Da qualche giorno sta circolando questo video virale di Atrapalo.it che ha lanciato la campagna Ricordi che in spagnolo diventa Revivelo: la pubblicità ha un claim che fa subito presa “impiantiamo ricordi nella tua memoria” e suscita un misto di curiosità, angoscia creando aspettativa in una notizia che poi risulterà falsa. E da qui lo sdegno che veicola e amplifica la viralità del messaggio.

Il video mi ricorda film come Atto di Forza o il più recente Inception.
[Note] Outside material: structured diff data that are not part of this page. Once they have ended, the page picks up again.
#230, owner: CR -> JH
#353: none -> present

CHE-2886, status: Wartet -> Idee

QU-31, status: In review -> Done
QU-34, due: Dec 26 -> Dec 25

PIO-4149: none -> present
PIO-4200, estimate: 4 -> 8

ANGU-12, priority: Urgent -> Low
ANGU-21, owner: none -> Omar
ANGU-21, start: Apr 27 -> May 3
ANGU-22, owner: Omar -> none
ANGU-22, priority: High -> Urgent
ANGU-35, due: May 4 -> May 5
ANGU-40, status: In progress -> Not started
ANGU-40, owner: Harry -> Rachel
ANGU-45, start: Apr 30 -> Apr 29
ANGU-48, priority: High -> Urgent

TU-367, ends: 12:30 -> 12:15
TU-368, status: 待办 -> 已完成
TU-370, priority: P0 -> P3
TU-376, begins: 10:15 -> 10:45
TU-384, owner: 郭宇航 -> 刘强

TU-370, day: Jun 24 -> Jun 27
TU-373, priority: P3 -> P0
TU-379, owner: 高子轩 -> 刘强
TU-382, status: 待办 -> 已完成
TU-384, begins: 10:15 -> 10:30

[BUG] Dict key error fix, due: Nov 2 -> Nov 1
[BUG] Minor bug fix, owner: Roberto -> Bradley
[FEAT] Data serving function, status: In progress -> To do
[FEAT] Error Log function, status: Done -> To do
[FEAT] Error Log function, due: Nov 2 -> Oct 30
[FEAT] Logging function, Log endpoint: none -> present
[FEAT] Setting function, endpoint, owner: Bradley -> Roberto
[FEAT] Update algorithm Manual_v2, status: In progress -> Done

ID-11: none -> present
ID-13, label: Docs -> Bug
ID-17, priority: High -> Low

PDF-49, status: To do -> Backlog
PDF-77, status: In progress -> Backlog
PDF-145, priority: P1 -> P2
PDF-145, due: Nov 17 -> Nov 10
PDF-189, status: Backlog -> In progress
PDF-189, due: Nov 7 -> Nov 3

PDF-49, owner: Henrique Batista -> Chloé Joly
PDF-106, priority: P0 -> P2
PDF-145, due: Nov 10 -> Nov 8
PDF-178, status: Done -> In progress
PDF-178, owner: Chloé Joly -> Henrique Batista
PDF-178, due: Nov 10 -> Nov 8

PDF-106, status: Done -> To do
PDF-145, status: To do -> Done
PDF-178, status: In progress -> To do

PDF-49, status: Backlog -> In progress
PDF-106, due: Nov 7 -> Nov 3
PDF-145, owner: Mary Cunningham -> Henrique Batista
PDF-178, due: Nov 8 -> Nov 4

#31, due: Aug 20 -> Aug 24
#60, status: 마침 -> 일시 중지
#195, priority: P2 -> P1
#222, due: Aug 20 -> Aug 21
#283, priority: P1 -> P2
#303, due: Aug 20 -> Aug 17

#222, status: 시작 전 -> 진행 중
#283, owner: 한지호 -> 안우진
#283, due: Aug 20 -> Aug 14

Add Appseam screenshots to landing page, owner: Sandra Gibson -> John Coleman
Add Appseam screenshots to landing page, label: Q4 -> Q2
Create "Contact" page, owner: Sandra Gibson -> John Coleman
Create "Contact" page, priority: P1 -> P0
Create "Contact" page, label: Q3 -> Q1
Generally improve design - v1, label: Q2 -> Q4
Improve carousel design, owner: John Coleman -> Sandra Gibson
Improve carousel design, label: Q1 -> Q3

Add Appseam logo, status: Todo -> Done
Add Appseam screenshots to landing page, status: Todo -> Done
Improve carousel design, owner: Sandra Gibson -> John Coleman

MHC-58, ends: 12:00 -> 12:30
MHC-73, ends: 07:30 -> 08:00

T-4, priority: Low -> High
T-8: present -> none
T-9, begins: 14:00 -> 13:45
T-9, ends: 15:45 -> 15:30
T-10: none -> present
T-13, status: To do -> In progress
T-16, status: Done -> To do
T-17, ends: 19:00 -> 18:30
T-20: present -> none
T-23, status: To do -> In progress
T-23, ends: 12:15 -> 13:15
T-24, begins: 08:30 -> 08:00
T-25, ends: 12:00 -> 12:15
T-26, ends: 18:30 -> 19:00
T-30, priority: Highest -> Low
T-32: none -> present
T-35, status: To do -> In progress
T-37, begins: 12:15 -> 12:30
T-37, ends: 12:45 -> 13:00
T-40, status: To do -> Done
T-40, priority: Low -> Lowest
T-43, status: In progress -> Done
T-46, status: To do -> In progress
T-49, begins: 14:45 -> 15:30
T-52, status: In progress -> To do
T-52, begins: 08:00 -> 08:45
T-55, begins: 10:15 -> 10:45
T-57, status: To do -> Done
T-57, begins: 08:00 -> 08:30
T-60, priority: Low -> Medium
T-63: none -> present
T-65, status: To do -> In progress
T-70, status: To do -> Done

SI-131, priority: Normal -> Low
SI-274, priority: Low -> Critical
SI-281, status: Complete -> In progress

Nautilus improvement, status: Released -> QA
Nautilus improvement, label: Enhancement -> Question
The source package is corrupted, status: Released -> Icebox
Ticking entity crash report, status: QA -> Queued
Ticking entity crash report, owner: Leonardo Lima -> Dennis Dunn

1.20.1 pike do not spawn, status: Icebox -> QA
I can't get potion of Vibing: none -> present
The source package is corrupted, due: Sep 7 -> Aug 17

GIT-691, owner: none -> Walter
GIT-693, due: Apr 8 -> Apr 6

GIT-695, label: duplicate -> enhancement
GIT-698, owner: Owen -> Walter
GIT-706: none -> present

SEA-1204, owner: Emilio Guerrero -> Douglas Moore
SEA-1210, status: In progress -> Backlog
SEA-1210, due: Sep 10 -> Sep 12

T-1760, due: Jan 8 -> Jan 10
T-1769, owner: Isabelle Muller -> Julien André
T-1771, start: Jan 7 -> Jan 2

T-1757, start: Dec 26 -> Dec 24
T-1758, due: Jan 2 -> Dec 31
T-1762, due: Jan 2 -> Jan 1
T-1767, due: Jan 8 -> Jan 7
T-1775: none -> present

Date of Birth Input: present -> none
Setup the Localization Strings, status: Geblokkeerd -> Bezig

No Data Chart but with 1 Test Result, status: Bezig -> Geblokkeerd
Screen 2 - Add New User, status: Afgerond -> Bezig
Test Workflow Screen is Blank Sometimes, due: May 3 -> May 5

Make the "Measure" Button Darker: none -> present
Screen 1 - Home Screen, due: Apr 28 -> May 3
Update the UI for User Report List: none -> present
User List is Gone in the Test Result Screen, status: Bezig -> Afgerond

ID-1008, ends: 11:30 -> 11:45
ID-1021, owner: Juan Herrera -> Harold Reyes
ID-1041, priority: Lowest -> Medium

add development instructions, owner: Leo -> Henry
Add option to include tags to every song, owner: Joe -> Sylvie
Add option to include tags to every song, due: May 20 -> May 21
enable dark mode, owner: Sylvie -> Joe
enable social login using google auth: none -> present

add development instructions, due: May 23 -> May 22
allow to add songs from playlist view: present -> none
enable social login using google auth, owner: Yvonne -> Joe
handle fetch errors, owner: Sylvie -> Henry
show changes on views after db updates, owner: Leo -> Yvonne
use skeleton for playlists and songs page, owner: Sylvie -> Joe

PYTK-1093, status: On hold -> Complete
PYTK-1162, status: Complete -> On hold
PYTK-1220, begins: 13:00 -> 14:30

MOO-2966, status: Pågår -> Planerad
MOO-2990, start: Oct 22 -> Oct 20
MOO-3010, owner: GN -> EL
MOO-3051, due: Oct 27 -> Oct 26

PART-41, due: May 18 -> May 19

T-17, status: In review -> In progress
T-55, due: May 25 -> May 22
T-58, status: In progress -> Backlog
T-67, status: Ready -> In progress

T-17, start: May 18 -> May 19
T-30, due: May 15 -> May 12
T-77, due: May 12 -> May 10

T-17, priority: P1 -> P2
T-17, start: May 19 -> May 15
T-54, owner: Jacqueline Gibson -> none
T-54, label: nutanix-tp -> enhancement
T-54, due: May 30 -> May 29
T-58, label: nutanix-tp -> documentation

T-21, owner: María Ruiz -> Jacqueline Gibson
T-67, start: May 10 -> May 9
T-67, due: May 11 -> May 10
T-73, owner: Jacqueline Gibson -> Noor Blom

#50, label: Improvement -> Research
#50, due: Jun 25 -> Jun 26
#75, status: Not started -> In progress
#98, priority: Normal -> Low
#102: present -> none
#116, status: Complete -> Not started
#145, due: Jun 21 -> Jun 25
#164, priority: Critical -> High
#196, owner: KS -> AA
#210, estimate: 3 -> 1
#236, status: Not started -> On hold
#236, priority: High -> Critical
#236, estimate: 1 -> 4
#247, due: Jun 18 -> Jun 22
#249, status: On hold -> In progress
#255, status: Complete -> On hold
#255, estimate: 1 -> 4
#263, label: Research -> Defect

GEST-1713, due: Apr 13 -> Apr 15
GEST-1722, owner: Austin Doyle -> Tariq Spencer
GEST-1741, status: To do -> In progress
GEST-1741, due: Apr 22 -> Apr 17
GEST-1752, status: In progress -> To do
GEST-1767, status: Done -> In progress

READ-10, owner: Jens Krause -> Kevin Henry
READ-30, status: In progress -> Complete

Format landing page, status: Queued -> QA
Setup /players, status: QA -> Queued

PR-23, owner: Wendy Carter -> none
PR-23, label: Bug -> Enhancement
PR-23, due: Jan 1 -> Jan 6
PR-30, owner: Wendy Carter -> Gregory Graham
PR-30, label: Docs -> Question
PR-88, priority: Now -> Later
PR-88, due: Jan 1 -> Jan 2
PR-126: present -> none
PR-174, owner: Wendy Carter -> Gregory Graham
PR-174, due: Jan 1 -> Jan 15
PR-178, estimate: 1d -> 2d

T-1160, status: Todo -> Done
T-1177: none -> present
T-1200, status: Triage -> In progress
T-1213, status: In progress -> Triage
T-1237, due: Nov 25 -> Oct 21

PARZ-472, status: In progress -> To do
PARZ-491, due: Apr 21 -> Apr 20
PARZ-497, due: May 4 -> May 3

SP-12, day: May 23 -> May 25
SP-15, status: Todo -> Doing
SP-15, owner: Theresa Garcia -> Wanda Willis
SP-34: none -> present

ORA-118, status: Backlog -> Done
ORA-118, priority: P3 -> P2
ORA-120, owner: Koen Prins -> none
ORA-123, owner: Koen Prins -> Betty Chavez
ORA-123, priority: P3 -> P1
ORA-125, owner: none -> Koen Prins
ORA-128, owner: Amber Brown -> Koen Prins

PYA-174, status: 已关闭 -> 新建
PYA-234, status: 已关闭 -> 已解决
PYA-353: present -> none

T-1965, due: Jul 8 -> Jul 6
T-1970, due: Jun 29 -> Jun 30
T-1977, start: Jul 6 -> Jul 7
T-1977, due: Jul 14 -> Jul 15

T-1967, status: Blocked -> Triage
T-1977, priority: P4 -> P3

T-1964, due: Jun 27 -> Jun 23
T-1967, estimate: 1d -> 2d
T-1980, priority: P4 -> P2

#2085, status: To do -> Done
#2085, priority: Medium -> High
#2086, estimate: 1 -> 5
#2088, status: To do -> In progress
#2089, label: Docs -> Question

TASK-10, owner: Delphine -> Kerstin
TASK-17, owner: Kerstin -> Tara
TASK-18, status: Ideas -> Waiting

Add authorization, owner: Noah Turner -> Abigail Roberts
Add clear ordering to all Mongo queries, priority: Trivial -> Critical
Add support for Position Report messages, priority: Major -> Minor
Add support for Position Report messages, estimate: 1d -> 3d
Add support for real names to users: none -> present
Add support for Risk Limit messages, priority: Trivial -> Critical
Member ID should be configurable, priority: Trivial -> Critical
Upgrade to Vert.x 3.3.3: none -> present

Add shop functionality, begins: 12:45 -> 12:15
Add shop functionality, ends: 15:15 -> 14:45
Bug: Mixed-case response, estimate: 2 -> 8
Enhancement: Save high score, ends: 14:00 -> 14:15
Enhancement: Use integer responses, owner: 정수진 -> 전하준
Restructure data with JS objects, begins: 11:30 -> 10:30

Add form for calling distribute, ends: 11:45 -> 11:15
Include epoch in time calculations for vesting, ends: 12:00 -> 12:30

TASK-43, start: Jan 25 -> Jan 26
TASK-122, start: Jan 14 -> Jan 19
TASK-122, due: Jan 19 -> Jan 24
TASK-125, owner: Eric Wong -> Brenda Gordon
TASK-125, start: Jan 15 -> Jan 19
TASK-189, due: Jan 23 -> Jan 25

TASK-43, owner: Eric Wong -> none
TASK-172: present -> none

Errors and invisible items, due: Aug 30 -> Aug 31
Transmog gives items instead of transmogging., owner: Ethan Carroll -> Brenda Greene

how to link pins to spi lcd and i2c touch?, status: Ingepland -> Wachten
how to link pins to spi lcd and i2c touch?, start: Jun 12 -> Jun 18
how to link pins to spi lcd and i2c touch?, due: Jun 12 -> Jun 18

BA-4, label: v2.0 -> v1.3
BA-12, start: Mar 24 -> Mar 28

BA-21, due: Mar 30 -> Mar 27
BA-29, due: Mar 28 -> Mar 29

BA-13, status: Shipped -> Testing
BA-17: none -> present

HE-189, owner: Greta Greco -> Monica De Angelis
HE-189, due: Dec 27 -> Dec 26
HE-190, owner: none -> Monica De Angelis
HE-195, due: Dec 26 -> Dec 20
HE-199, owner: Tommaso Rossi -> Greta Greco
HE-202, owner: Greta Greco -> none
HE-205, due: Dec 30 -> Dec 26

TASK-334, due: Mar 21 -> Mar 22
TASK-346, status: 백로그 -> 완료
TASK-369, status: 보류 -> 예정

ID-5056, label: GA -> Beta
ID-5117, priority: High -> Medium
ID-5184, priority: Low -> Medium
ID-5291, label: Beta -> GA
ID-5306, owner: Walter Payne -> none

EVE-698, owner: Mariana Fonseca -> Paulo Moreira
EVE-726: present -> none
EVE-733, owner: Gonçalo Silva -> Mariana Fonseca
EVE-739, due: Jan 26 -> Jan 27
Atrapalo vuol dire “acchiappalo” “prendere al volo” e in effetti legare al viaggio il meccanismo del creare e trovare ricordi può funzionare e fare presa: d’altronde già nel 2006 il servizio spagnolo lanciò la campagna “Atrapalo!” e nel 2009 se ne parlava alla BTO.

E però lasciare via form i miei dati, nome, email o profilo Facebook per candidarmi nella speranza di ottenere l’impianto del “nulla” non mi sembra un’ottima idea. Atrapalo non è altro che una agenzia di viaggi e un motore di ricerca, un servizio molto simile a Lastminute.com. Che senso ha mettere in piedi una campagna del genere?

3 thoughts on “Il viral marketing di Atrapalo: ma non è solo una “agenzia di viaggi”?

    1. Uh perchè era una pubblicità? Davvero?? Scherzi a parte a me non piace, non la trovo originale. @Andrea: Atto di forza l’ho citato nel post ;) No pure le Iene? Poi troppa pubblicità, dài. E’ solo marketing.